Es fácil que los escolares del Caminillo de hace quince y más años, algunos de los que hoy esperan la salida de sus hijos en el cole, no recuerden al orientador que en vano intentó convencer a sus madres de que no eran hiperactivos, palabreja que proliferaba de forma novedosa por los medios de comunicación para etiquetar, en versión clínica, mucha de la inquietud que tenemos de forma natural cuando hay pocos años y mucha energía. Con ayuda de anécdotas sobre todo, recordarán a las maestras y maestros que les enseñaron algunas de las cosas que saben, sin importarles la programación por competencias que soportaban o las leyes y normas educativas con las que debían lidiar, pero es difícil que se hayan olvidado de Hilario. Poco importa el hecho de que su verdadero nombre sea otro, usado sólo a efectos oficiales, porque en las historias personales de las mujeres y hombres a que me refiero, está reconocido con denominación propia.
Hubo un tiempo en el que abrió cada día las puertas del colegio, a la vez que conectaba aquella pantalla gran tamaño que fue su despacho de chucherías, en la que proporcionaba dulce consuelo a amarguras, madrugones y deberes por hacer, como alivio consumista a tantas obligaciones y mañanas con sueño. Cómplice comprensivo y bondadoso, fiaba o concedía, logrando hacer un poco más llevaderas aquellas jornadas escolares lejanas y prosaicas, de las que anhelaron escapar cuanto antes y hoy echan de menos como el paraíso perdido que todos hemos dejado atrás en los tráfagos de la vida.
Hasta que llegaron algunas reformas, no fue raro que la jornada comenzara con un catálogo de habilidades propias de un MacGuiver: puertas, cerraduras, grifos, ventanas, enchufes, pizarras y otras chapuzas por resolver, pero sobre todo, una vieja caldera de calefacción que tenía la fea costumbre de escacharrarse los días más fríos. El drama solía ser un poco más llevadero si estaba Hilario para purgar el circuito o para ocupar la mañana con la esperanza de un arreglo, se lograra o no.

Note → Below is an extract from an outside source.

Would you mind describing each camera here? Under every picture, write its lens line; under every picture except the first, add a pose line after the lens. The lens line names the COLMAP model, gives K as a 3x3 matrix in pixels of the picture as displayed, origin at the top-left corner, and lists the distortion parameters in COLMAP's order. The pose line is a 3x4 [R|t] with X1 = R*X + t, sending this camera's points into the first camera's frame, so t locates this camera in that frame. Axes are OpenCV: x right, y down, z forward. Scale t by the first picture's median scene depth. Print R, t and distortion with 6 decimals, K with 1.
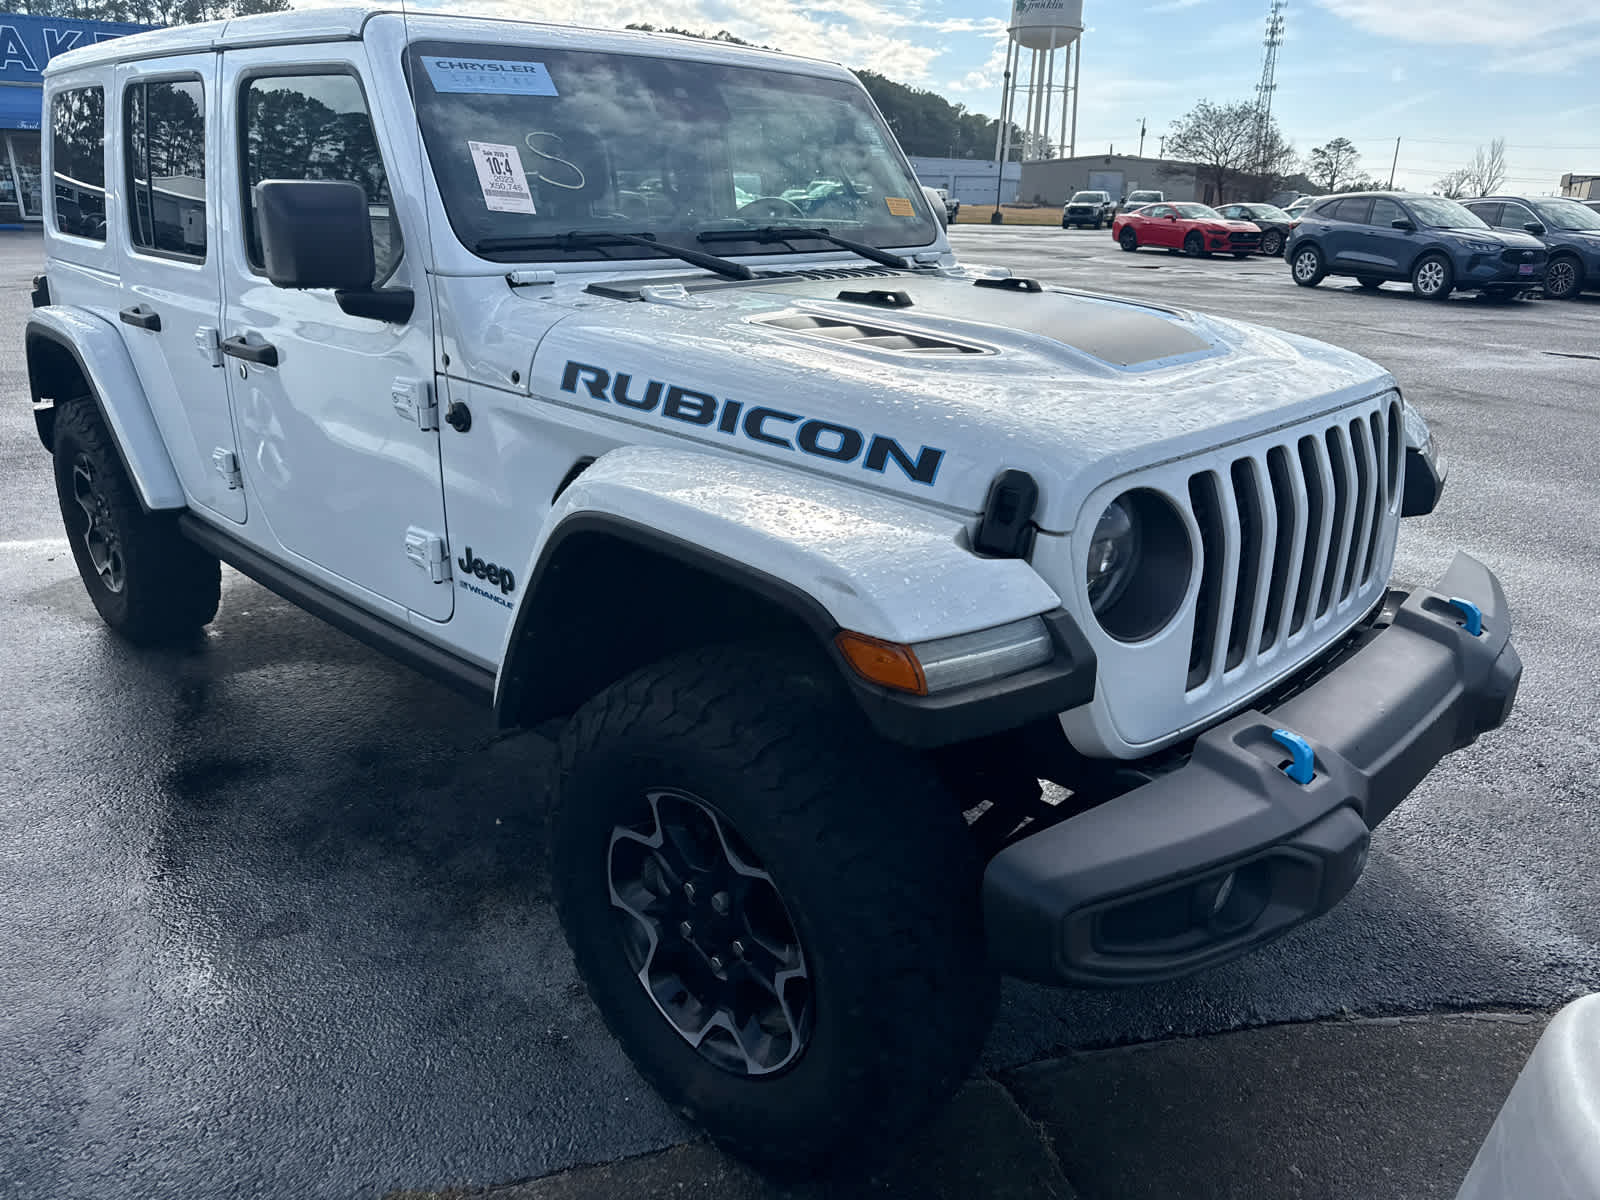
lens RADIAL K [[1144.8, 0, 791.0], [0, 1144.8, 604.2], [0, 0, 1]] dist [0.024753, -0.021077]
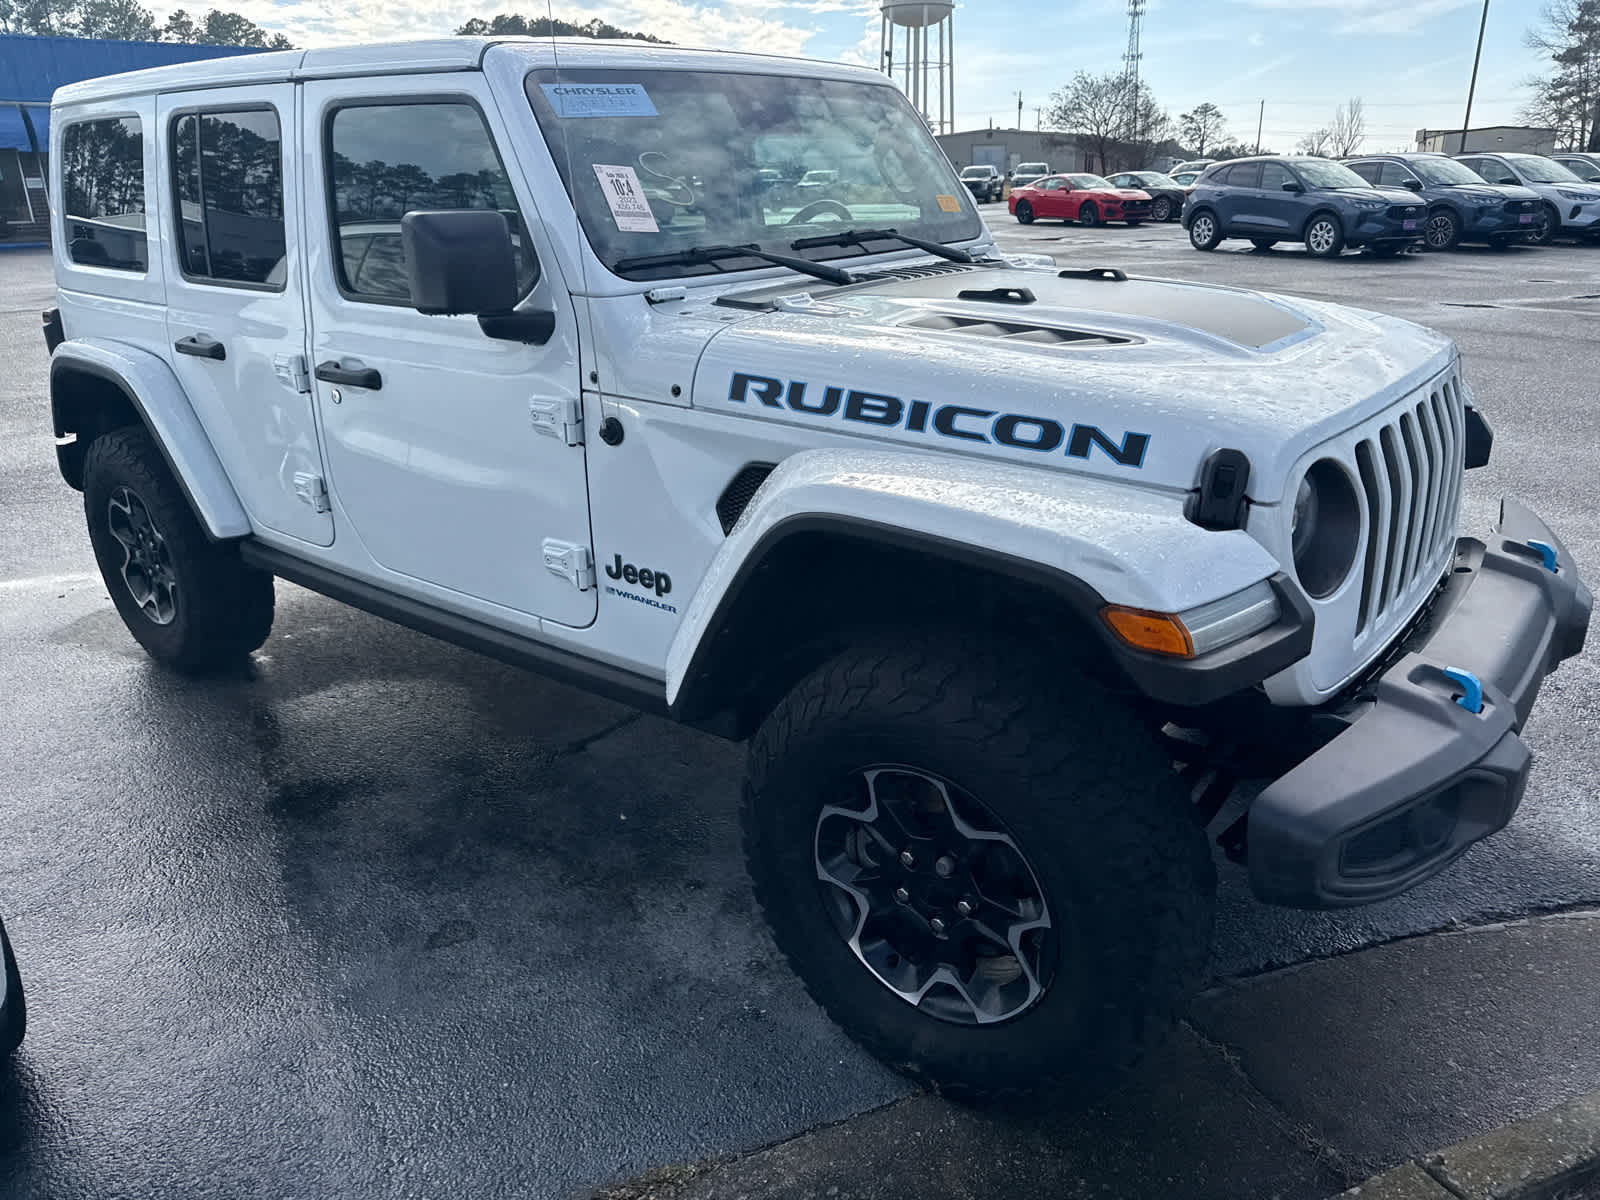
lens RADIAL K [[1143.0, 0, 794.1], [0, 1143.0, 592.3], [0, 0, 1]] dist [0.034194, -0.033545]
pose [[0.994837, -0.069634, 0.073829, -0.202771], [0.069420, 0.997573, 0.005463, -0.009984], [-0.074030, -0.000310, 0.997256, -0.048645]]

Me resulta imposible no recordar una anécdota que me contaron y que resume su popularidad entre aquellos niños. Se hacía una representación en el salón de actos y a duras penas habían conseguido la calma de más de cien infantes en plena efervescencia aventurera logrando su atención momentánea, cuando se fue todo al traste al grito de “Hilario…Hilario..! para desesperación de las maestras, porque alguien olvidó correr las cortinas de la galería superior y la tropa, que lo vio pasar camino de algún entuerto, encontró inmediatamente al héroe cuya presencia podía terminar con aquel tedio impostado.
Hace unos años, para cumplir un compromiso editorial, pero sobre todo impresionado por la emotividad de la historia, escribí sobre su esposa y compañera, un relato en el que intentaba plasmar la grandeza y ternura que inspiraba una experiencia de la señorita Emilia cuando era la maestra de Alicia Mª y ésta prolongaba su aprendizaje en Josefa. Por eso le debía a Hilario -en realidad Gregorio- unas líneas de reconocimiento, que no se puede exigir a la ingratitud reinante cuando se pretende alojar en el olvido lo que no interesa, pero que él merece sobradamente, ya que estará por muchos años en la memoria de tantas mujeres y hombres que eran niños cuando trabajó en el Caminillo.